Segment Start: Given records

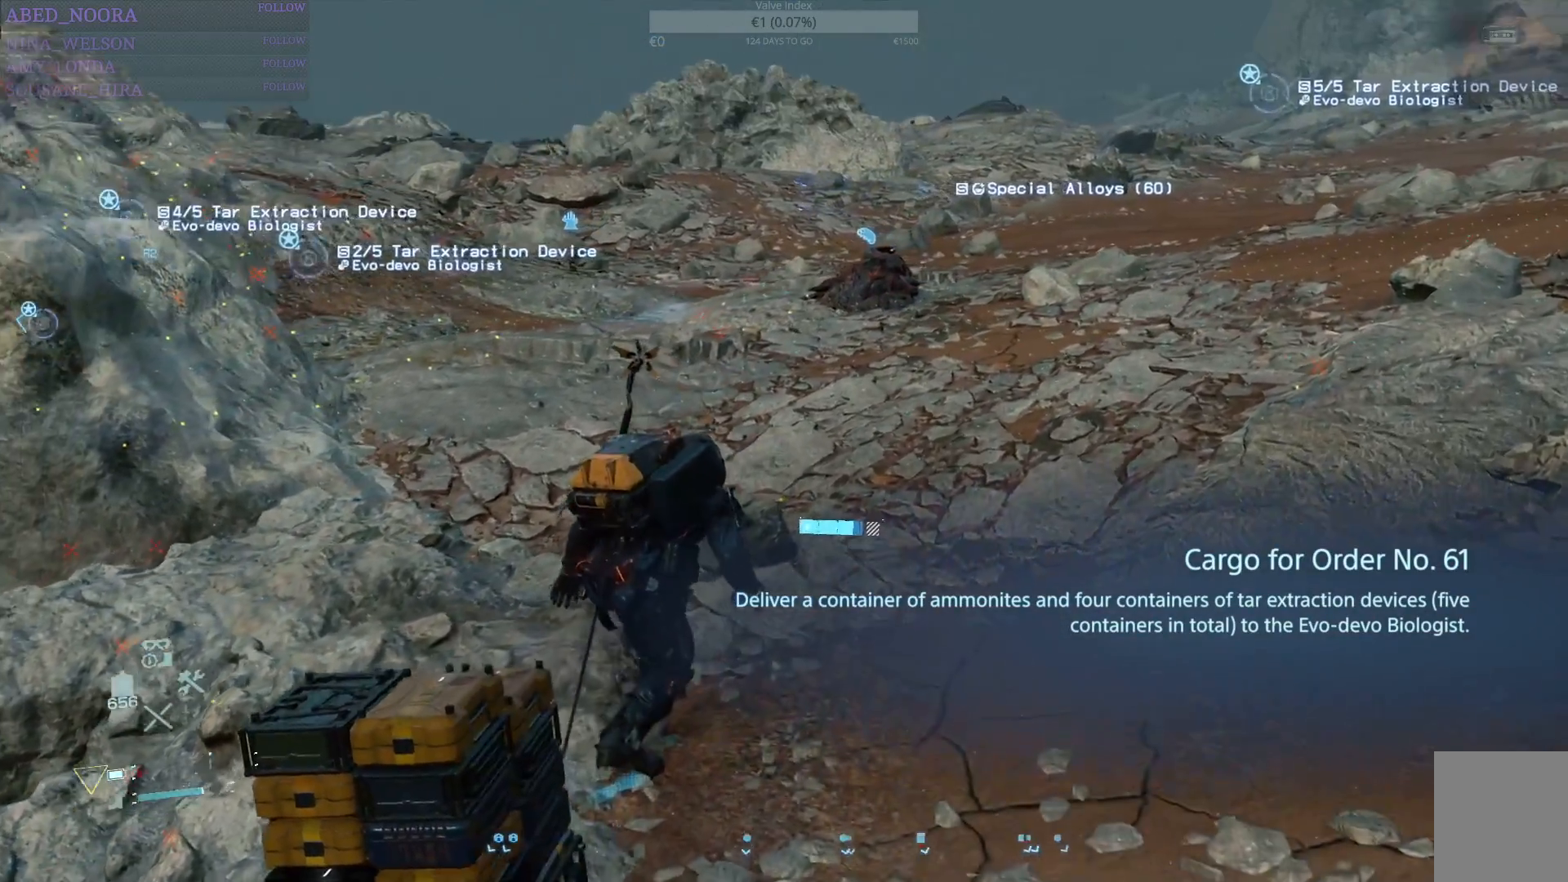
{"buttons": ["R1"], "left_stick": "up", "right_stick": "center", "events": [[50, "R1", "down"]]}
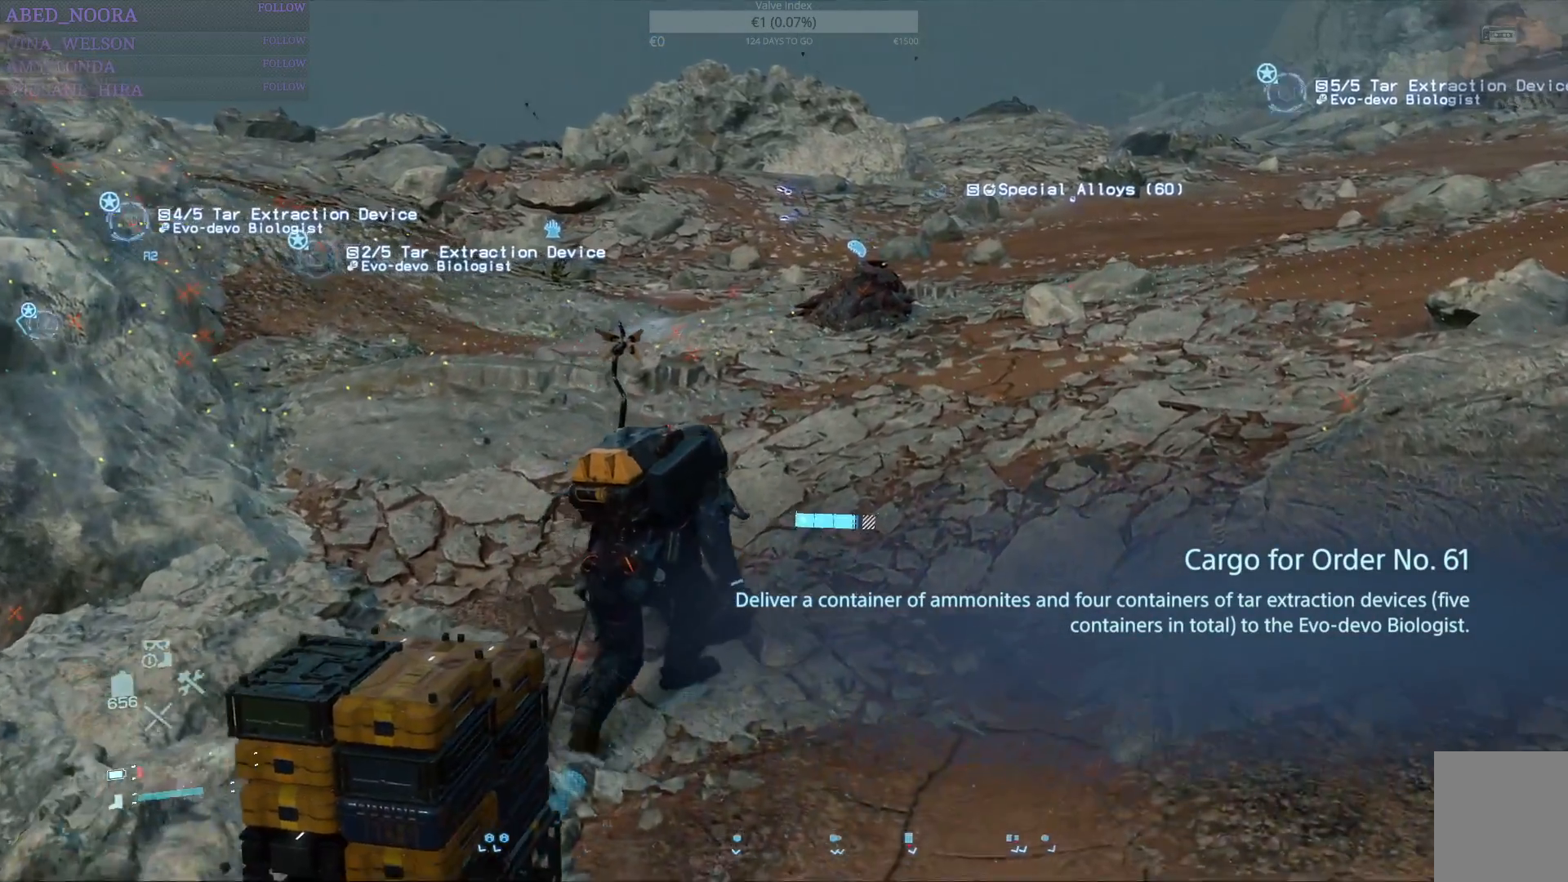
{"buttons": ["R1"], "left_stick": "up", "right_stick": "left", "events": [[433, "right_stick", "left"]]}
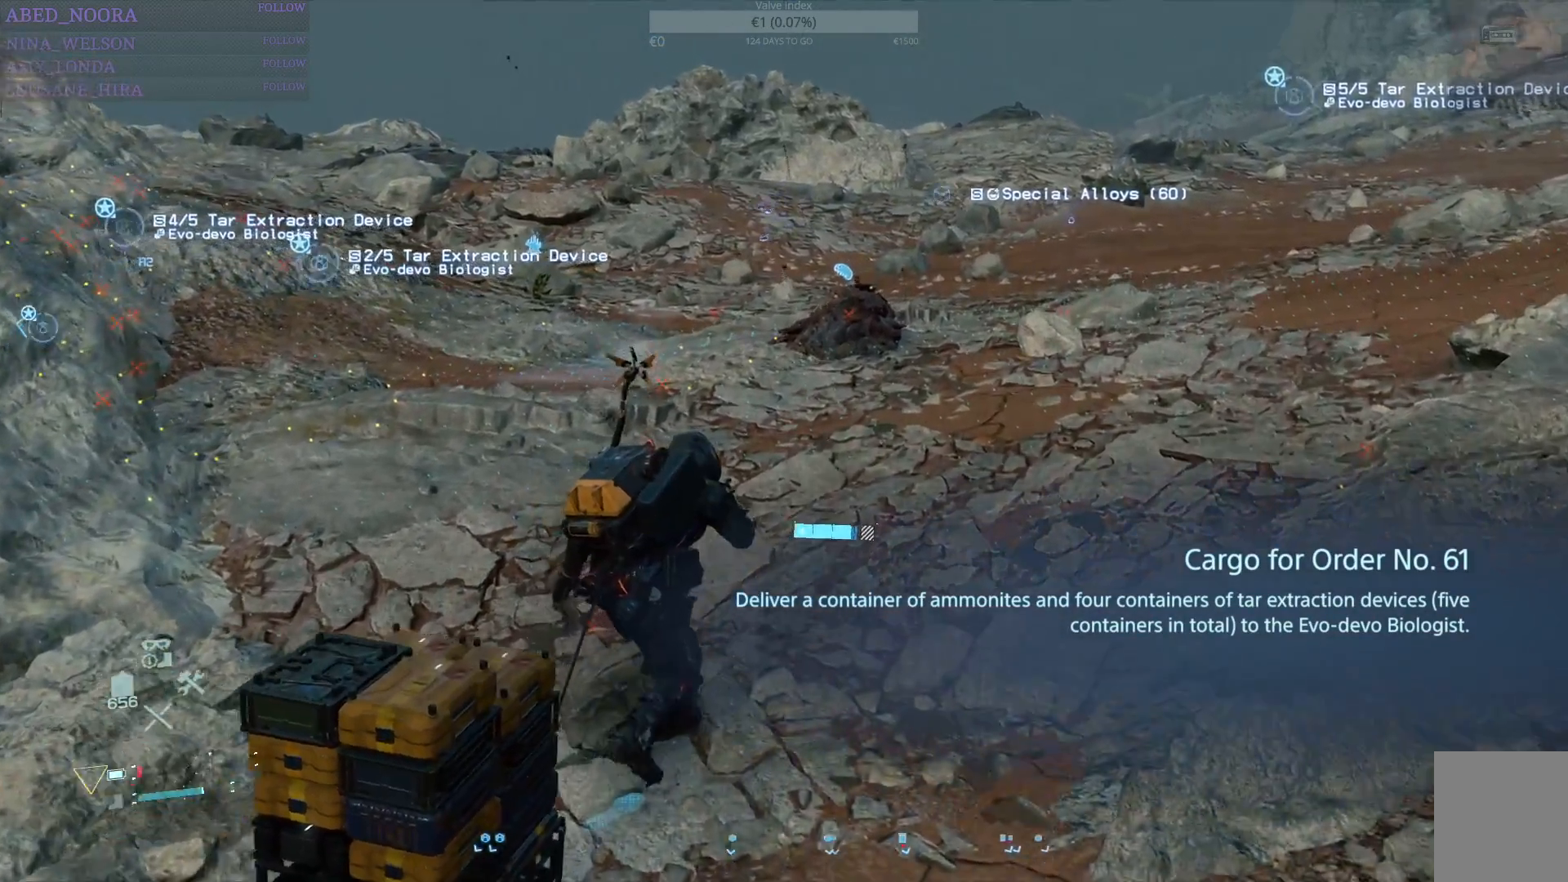
{"buttons": ["R1"], "left_stick": "up", "right_stick": "up-left", "events": [[200, "right_stick", "center"], [500, "right_stick", "up-left"]]}
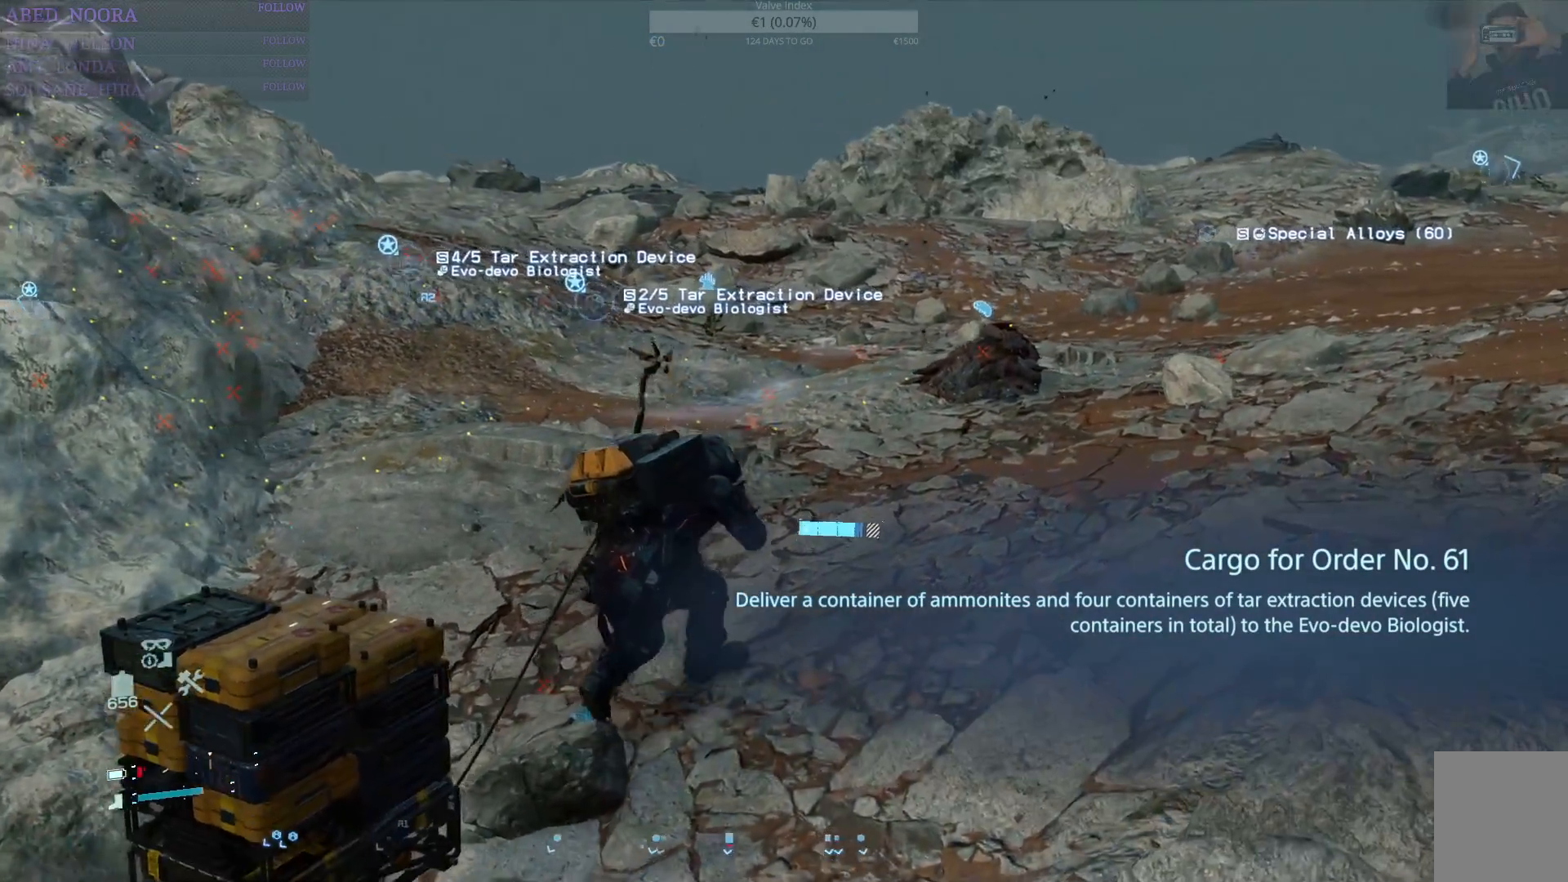
{"buttons": ["R1"], "left_stick": "up", "right_stick": "center", "events": [[217, "right_stick", "center"]]}
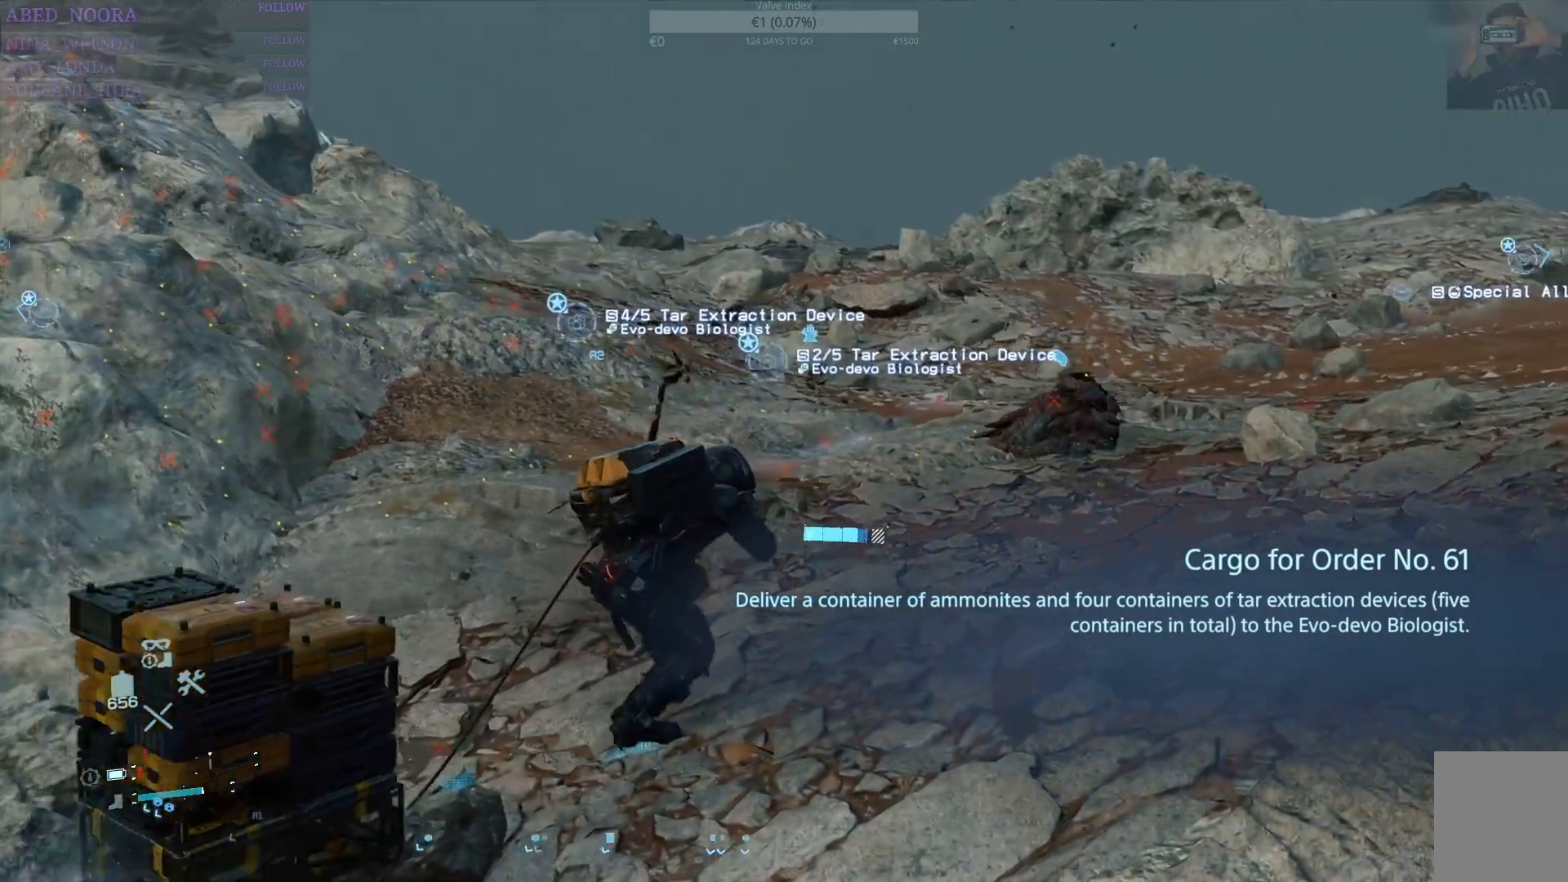
{"buttons": ["R1"], "left_stick": "up", "right_stick": "down-left", "events": [[350, "right_stick", "down-left"]]}
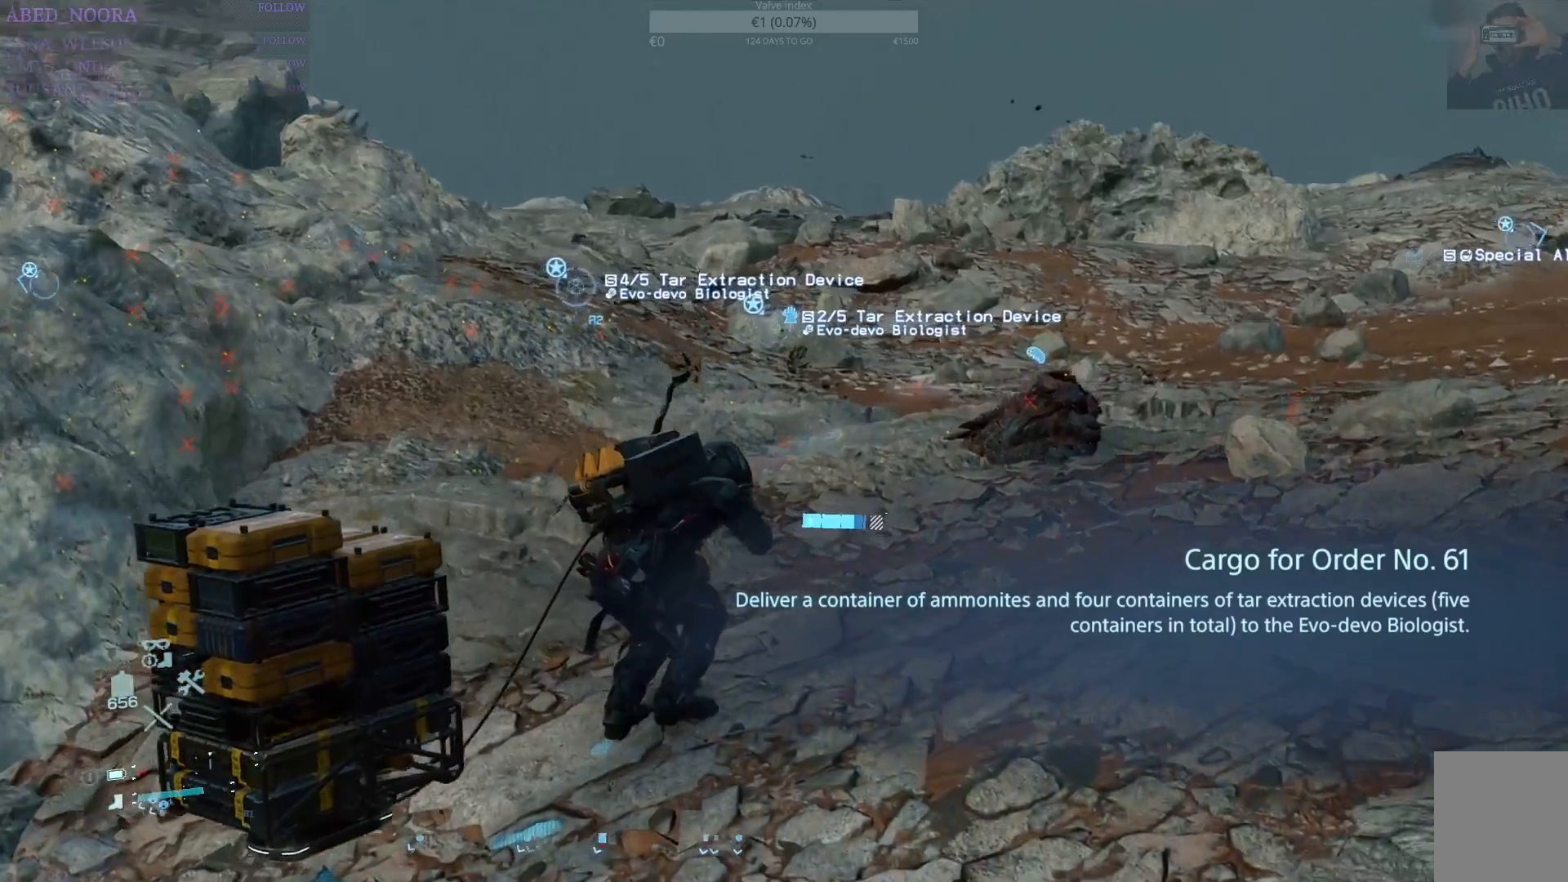
{"buttons": ["R1"], "left_stick": "up", "right_stick": "center", "events": [[17, "right_stick", "center"], [383, "R1", "up"], [467, "R1", "down"]]}
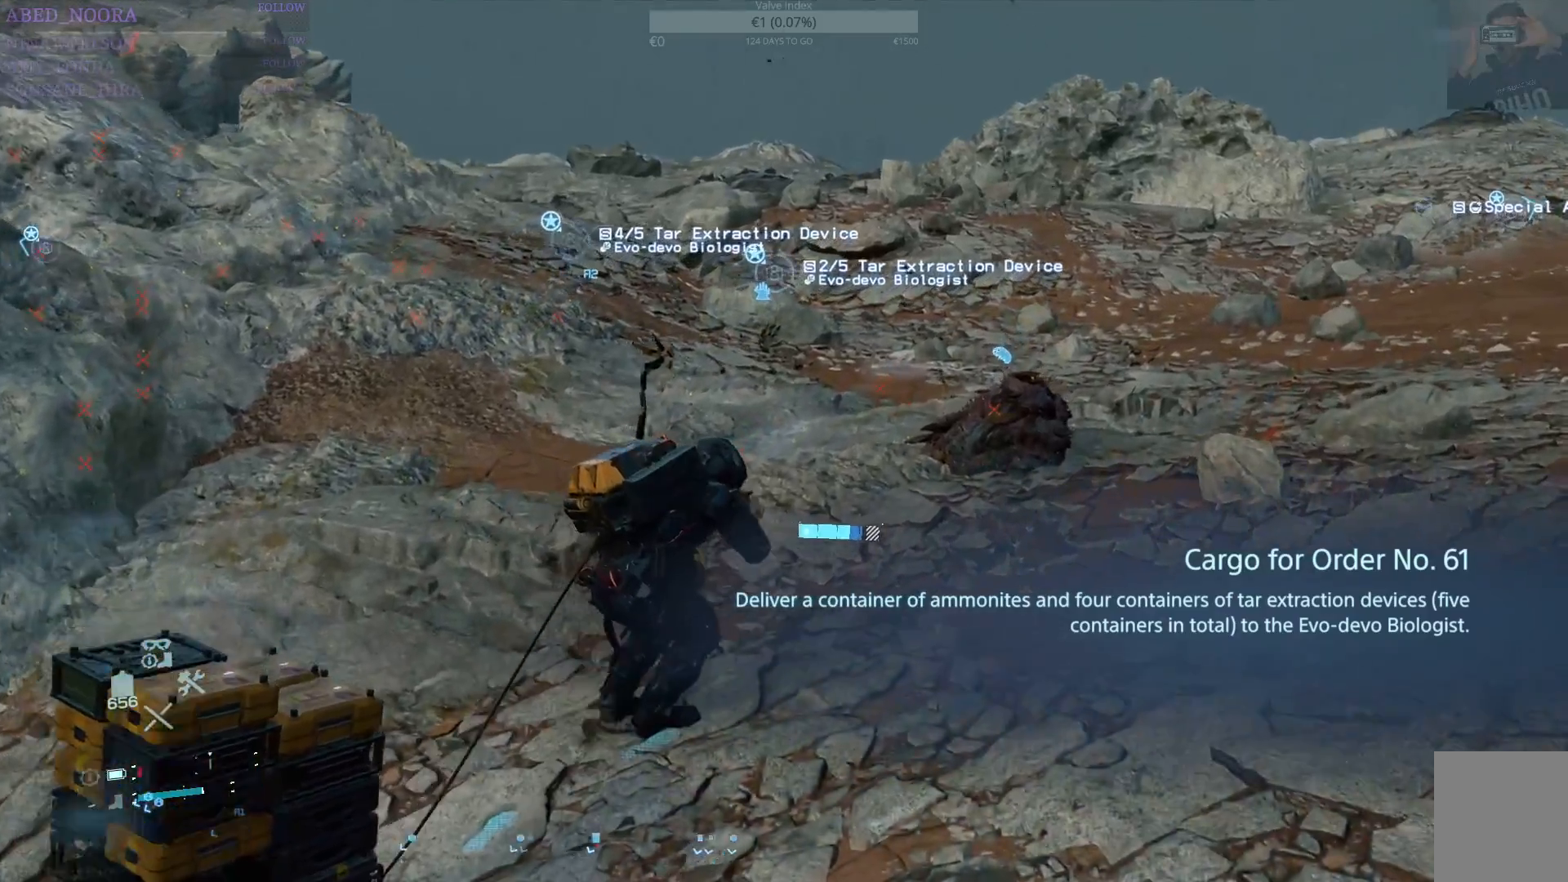
{"buttons": ["R1"], "left_stick": "center", "right_stick": "center", "events": [[50, "R1", "up"], [67, "left_stick", "center"], [450, "R1", "down"]]}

Segment End: Given records

What you will do
If a line in the records includes the string "down", copy it.

Result
{"buttons": ["R1"], "left_stick": "up", "right_stick": "center", "events": [[50, "R1", "down"]]}
{"buttons": ["R1"], "left_stick": "up", "right_stick": "down-left", "events": [[350, "right_stick", "down-left"]]}
{"buttons": ["R1"], "left_stick": "up", "right_stick": "center", "events": [[17, "right_stick", "center"], [383, "R1", "up"], [467, "R1", "down"]]}
{"buttons": ["R1"], "left_stick": "center", "right_stick": "center", "events": [[50, "R1", "up"], [67, "left_stick", "center"], [450, "R1", "down"]]}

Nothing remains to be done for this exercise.